Voglio bene soltanto a ciò che non si vede, ma sento, conosco, ricordo e poi associo, e così distinguo.
In questa forma io vi penso, e voi a me, d'altronde, vi approcciate, dietro muri spessi di apparenze che distorcono le vostre fattezze.
Apparenze fastidiose, ostacoli, impiccione; che mentono e il pensiero è costretto ad aggirare. Ma che almeno così fate lavorare. Le usa solo come simboli, per riferirsi a voi, ma intanto le deve ignorare: guardando loro, guardare invece altro.

Cos'altro fuori c'è ricordo, e non voglio ricordare. Triste, orrendo, là in fondo, e vero. Tutto - tutto! - orrendamente s'assomiglia; non vive, no, ma che viva pare.

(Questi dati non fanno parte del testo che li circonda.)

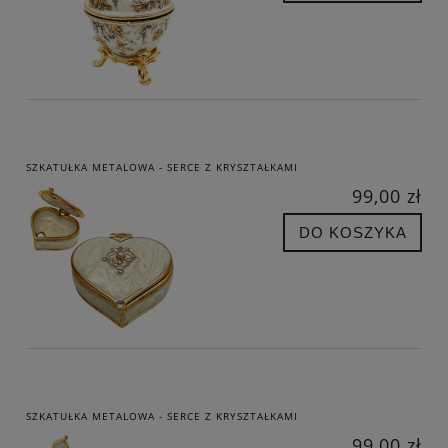
SZKATUŁKA METALOWA - SERCE Z KRYSZTAŁKAMI
99,00 zł
DO KOSZYKA
SZKATUŁKA METALOWA - SERCE Z KRYSZTAŁKAMI
99,00 zł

Ma qui dentro chi mi può sentire parlare, se non emano le mie apparenze? Due finzioni, approssimazioni, e far finta di capirci: com'è stata anche oggi la mia giornata.

Vengo qui dietro, sperando di capirci, perché io qui capisco voi, e voi qui parlate a me, senza i vostri orpelli da fantocci, qui si vede chi - davvero - si è, più chiaramente si vede non soltanto guardando.

Lascia parlare. Non me, chiunque, lascialo dire, lascialo fare: non perdere un attimo, ascolta, assisti, tu non parlare se non alla fine. Aspetta e non stare a giudicare. E quando ha finito parla soltanto per ripetere ad altri, senza imbrogliare.